By the way, dmt's aligner works perfectly on a bench stone. All you have to do is put some tape on the outside of the guide to keep it from wearing down.

+1 on this. :thumbup:

Also, IMO the DMT Aligner is the best of the "Lansky Type" systems, if you're going to be using any of them.
 
I'm going to go against the flow here and say this -isn't- a problem. As long as the angles are ballpark-adequate for the job and material and the bevels meet, you'll be miles and miles ahead of most factory edges, and if your bevels vary a little, it's probably still quite a bit less than they would if you were freehanding, and not enough to noticeably affect actual edge performance.

Let the flaming begin.
 
Hi There,
In my Honest opinion, The Lansky System Stinks! I've had two of them and ruined several good blades. However as someone else posted there are some members that have been able to get it to work.

In my overview however I think the Aliener isn't a bad system but I have never used one So this is just my opinion If the blade your sharpening is rather long you'll have alot of work.

Many here also talk about the Spyderco Sharp maker but I have also seen posts from members that were having trouble getting it to work. There is a learning curve with some of these machines however. Some swear by the Sharp maker and I bet there are a few that swear at it also.

I myself finally knuckled under and bought an Edgepro. It also has a learning curve so don't expect to buy one and get your blade razor sharp first time you use it. It takes a while to get used to things and I still am not the best at it
but I can tell you it does work and Ben Dale the owner of the company is only a phone call away. Great customer service. It is rather pricey but worth it. I had to save for a couple of month to get it. Check out their web page it will provide some info!

There is another system being sold Thar has caught my attention, Steve Botorff is pushing it. The author of Sharpening made easy. This man seems to know what he's talking about. It's called the Razor Sharp system which consists of two paper wheels load with grit that mount to a bench grinder and is supposed to work rather fast and does a good job. I'm going to buy one myself. Not to expensive either. 35.00 bucks for the grinder at Harbor Freight and 40.00 bucks for the wheels

Sorry for such a long post but I to have been searching for the best edge I can get for a long time and with the Edgepro I found it.

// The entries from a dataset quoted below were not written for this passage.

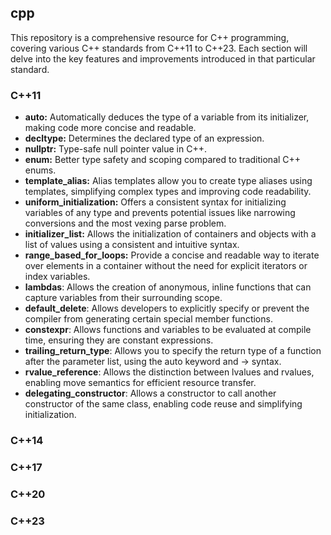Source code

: ## cpp

This repository is a comprehensive resource for C++ programming, covering various C++ standards from C++11 to C++23. Each section will delve into the key features and improvements introduced in that particular standard.

### C++11

- **auto:** Automatically deduces the type of a variable from its initializer, making code more concise and readable.
- **decltype:** Determines the declared type of an expression.
- **nullptr:** Type-safe null pointer value in C++.
- **enum:** Better type safety and scoping compared to traditional C++ enums.
- **template_alias:** Alias templates allow you to create type aliases using templates, simplifying complex types and improving code readability.
- **uniform_initialization:** Offers a consistent syntax for initializing variables of any type and prevents potential issues like narrowing conversions and the most vexing parse problem.
- **initializer_list:** Allows the initialization of containers and objects with a list of values using a consistent and intuitive syntax.
- **range_based_for_loops:** Provide a concise and readable way to iterate over elements in a container without the need for explicit iterators or index variables.
- **lambdas**: Allows the creation of anonymous, inline functions that can capture variables from their surrounding scope.
- **default_delete**: Allows developers to explicitly specify or prevent the compiler from generating certain special member functions.
- **constexpr**: Allows functions and variables to be evaluated at compile time, ensuring they are constant expressions.
- **trailing_return_type**: Allows you to specify the return type of a function after the parameter list, using the auto keyword and -> syntax.
- **rvalue_reference**: Allows the distinction between lvalues and rvalues, enabling move semantics for efficient resource transfer.
- **delegating_constructor**: Allows a constructor to call another constructor of the same class, enabling code reuse and simplifying initialization.

### C++14

### C++17

### C++20

### C++23
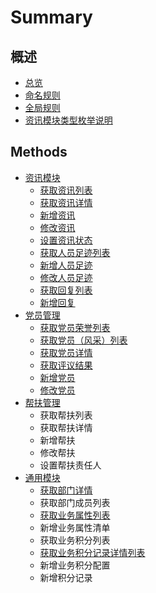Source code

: # Summary

## 概述

* [总览](README.md)
* [命名规则](tt.md)
* [全局规则](quan-ju-gui-ze.md)
* [资讯模块类型枚举说明](zi-xun-mo-kuai-lei-xing-mei-ju-shuo-ming.md)

## Methods

* [资讯模块](methods.md)
  * [获取资讯列表](methods/huo-qu-zi-xun-lie-biao.md)
  * [获取资讯详情](methods/huo-qu-zi-xun-xiang-qing.md)
  * [新增资讯](methods/t.md)
  * [修改资讯](methods/xiu-gai-zi-xun.md)
  * [设置资讯状态](methods/f.md)
  * [获取人员足迹列表](methods/huo-qu-ren-yuan-zu-ji-lie-biao.md)
  * [新增人员足迹](methods/xin-zeng-ren-yuan-zu-ji.md)
  * [修改人员足迹](methods/xiu-gai-ren-yuan-zu-ji.md)
  * [获取回复列表](methods/huo-qu-hui-fu-lie-biao.md)
  * [新增回复](methods/xin-zeng-hui-fu.md)
* [党员管理](f.md)
  * [获取党员荣誉列表](f/huo-qu-dang-yuan-rong-yu-lie-biao.md)
  * [获取党员（风采）列表](f/huo-qu-dang-yuan-feng-cai-lie-biao.md)
  * [获取党员详情](f/huo-qu-dang-yuan-xiang-qing.md)
  * [获取评议结果](f/huo-qu-ping-yi-jie-guo.md)
  * [新增党员](f/xin-zeng-dang-yuan.md)
  * [修改党员](f/xiu-gai-dang-yuan.md)
* [帮扶管理](methods/bang-fu-guan-li.md)
  * 获取帮扶列表
  * 获取帮扶详情
  * 新增帮扶
  * 修改帮扶
  * 设置帮扶责任人
* [通用模块](tong-yong-mo-kuai.md)
  * [获取部门详情](tong-yong-mo-kuai/huo-qu-bu-men-xiang-qing.md)
  * 获取部门成员列表
  * [获取业务属性列表](tong-yong-mo-kuai/huo-qu-shu-xing-lie-biao.md)
  * 新增业务属性清单
  * 获取业务积分列表
  * [获取业务积分记录详情列表](tong-yong-mo-kuai/huo-qu-ye-wu-ji-fen-ji-lu-xiang-qing-lie-biao.md)
  * 新增业务积分配置
  * 新增积分记录

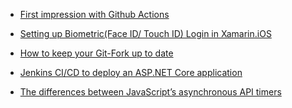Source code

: 

- [First impression with Github Actions
](https://medium.com/@shalithasuranga/first-impression-with-github-actions-70a3416346cd)

- [Setting up Biometric(Face ID/ Touch ID) Login in Xamarin.iOS](https://medium.com/@athif.shaffy/setting-up-biometric-face-id-touch-id-login-in-xamarin-ios-97ac41f0d5b8)

- [How to keep your Git-Fork up to date](https://medium.com/@HansikaWanniarachchi/how-to-keep-your-git-fork-up-to-date-2ed875202d51)

- [Jenkins CI/CD to deploy an ASP.NET Core application](https://medium.com/@HansikaWanniarachchi/jenkins-ci-cd-to-deploy-an-asp-net-core-application-6145b5308bff)

- [The differences between JavaScript’s asynchronous API timers](https://medium.com/free-code-camp/the-differences-between-javascripts-asynchronous-api-timers-d916e0596716)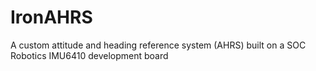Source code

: IronAHRS
========

A custom attitude and heading reference system (AHRS) built on a SOC Robotics IMU6410 development board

armilite Ps. Just keep at it
 
Gary74: I'm not sure what your experience level is with a guided sharpener, but as armilite said there are many ways you can mess up using the guided system. The first way is to inconsistently place the clamp each time you use it. As you have already figured out the angle varies depending on proximaty to the guide holes. If you place the clamp in different spots, you can't maintain the angles you have already established. You will go higher in some spots which you won't notice, but you will go lower in others which will require a lot of work to reach the edge. I scratch a permanent hash mark on the spine of my knife on either side of my clamp to center my clamp between and I always clamp the bolt on the same side of the knife each time, say on the logo side perhaps. You can also achieve inconsistent angles by tightening the clamp bolt differently each time you use it. I can't recommend this to you as I would sure hate to be responsible for you breaking your aligner, however I have always tightened my aligner bolt as tight as it will go to ensure that I will always have the same angle each time I use it. Third thing is the wobble allowed by the guide hole. I don't have scientific proof that this little bit of wobble will amount to anything, however many of my problems disappeared when I learned to hold the rod down and against the same edge of the guide hole with my index finger on the hand that I am grasping the clamp with. I try to hold it toward the center edge, buy my guides are flipped over and going the opposite direction and it is easier to hold the rod to the center with my index finger.
 
I Am Still New To Sharpening Knives, But Have Tried Most Methods For Sharpening. I Feel Different Methods Of Sharpening Work Well With Different Types Of Knives. Try Them All And Find Your Favorite.